For professors, student evaluations are used to assist decisions on promotions, raises and tenure. But research from North Carolina State University shows that the evaluations a professor receives are linked to their gender, with male professors receiving higher and more favorable ratings than female professors.
In 2014, researchers at N.C. State used online courses, where an instructor’s gender could be hidden, to test this gender bias. Four sections of an online class were taught by two instructors: a female instructor and a male instructor. Each taught two sections, using their true identity for one and adopting a name of the opposite gender for the other.
At the end of the course, students were asked to rate their professors on fifteen positive qualities, ranging from knowledgeable and fair to caring and helpful. In every category except one, the scores the male professor received dropped when he adopted a female name. Meanwhile, the female professor received higher scores in every category when using a male name.
“I have a colleague who is about is the same age as I am, who has been at UNC about the same time that I have. We used to both teach (POLI) 150 pretty regularly, and we have the same grade distribution.
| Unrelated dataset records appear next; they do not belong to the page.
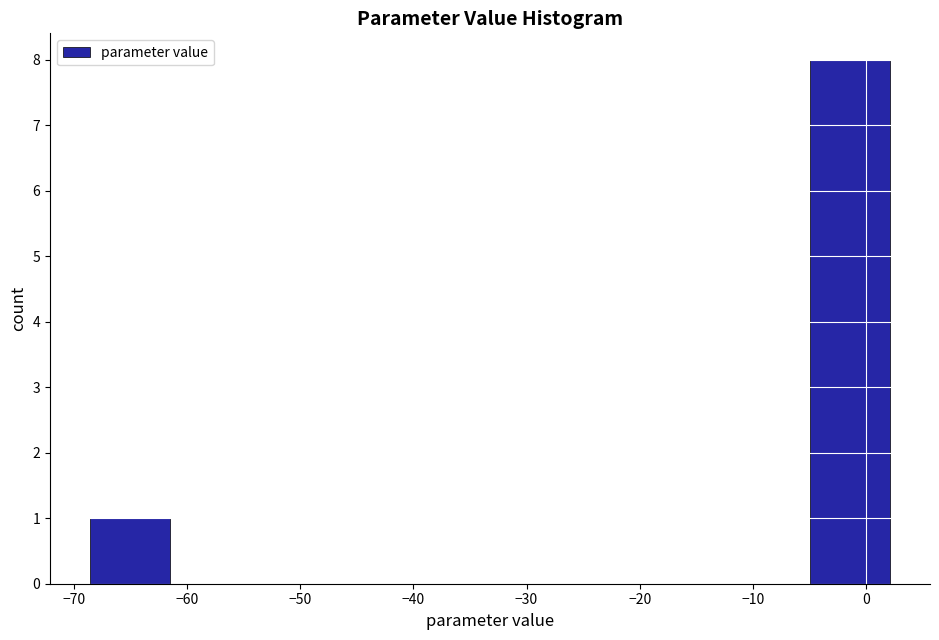

Reading left to right, list every bar in this chart as the range it spans on the x-axis followed by its height. Neither the bar edges nor the heights are printed on the chart, so give them approximately, as read against the axes.

-69 to -61: 1
-61 to -54: 0
-54 to -47: 0
-47 to -40: 0
-40 to -33: 0
-33 to -26: 0
-26 to -19: 0
-19 to -12: 0
-12 to -5: 0
-5 to 2: 8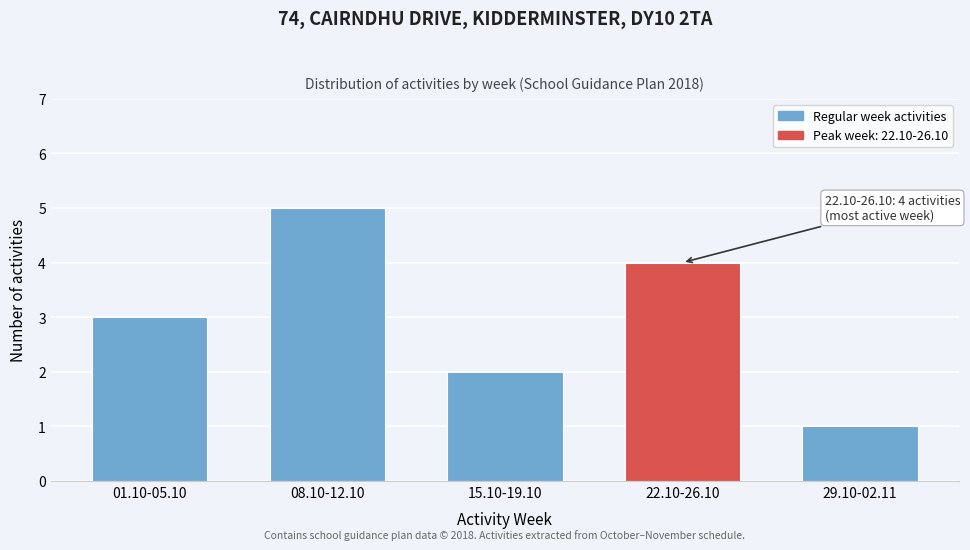

Reading left to right, transcribe all the data shown in this chart.

3	5	2	4	1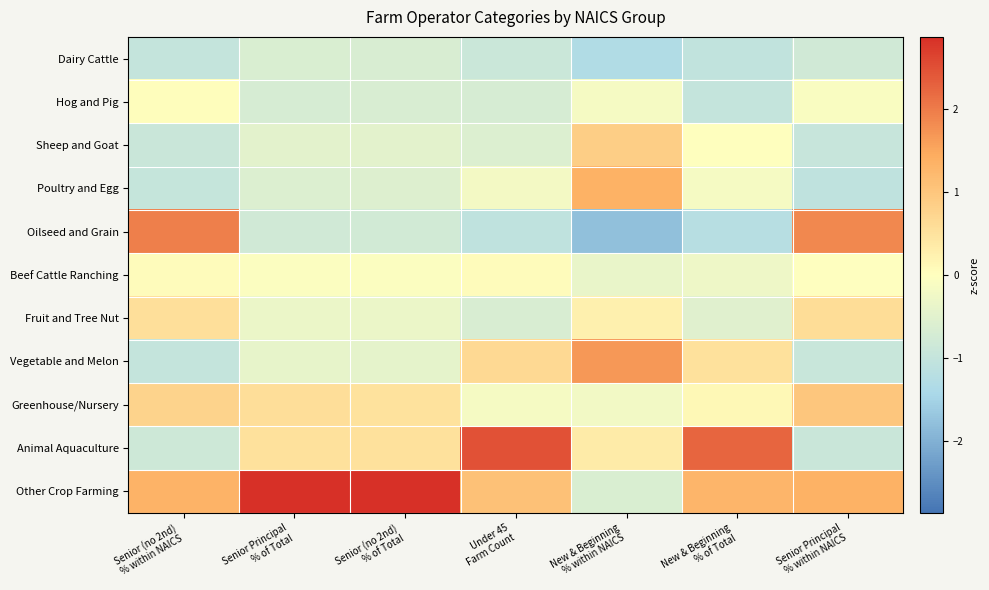

At how many categories does at least one series exceed 2?

4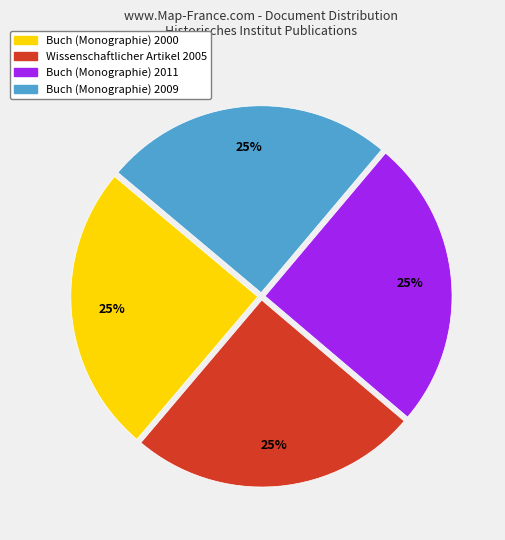

To the nearest percent, what percentage of the pie is Buch (Monographie) 2011?

25%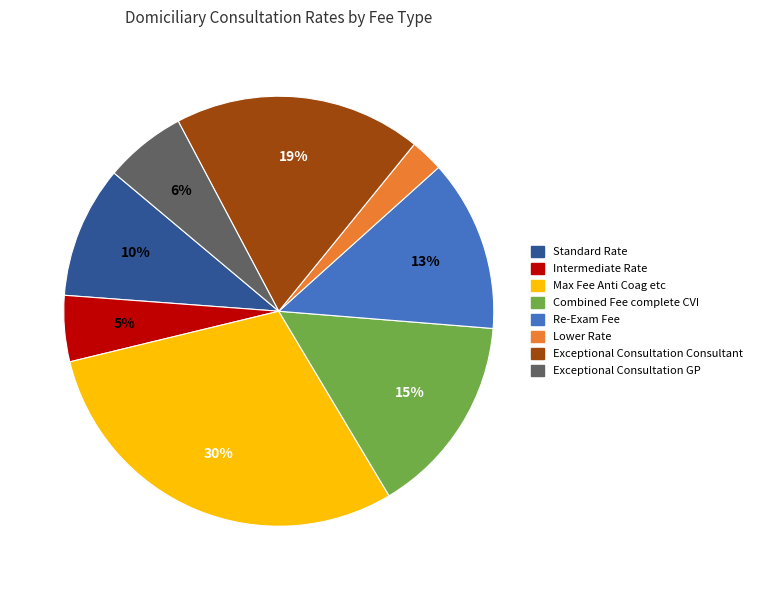

To the nearest percent, what percentage of the pie is Intermediate Rate?

5%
He’s a good teacher, and I think I’m a reasonable teacher as well, but I would always get much harsher evaluations,” said Layna Mosley, a UNC professor of political science. “There is a set of societal expectations for how faculty behave, so the same sort of behavior for a female versus a male professor is interpreted differently.”
At University of California-Berkeley, Texas Tech University and Saint Mary’s University, several other studies have supported N.C. State’s findings that student-teacher evaluations are biased against female professors.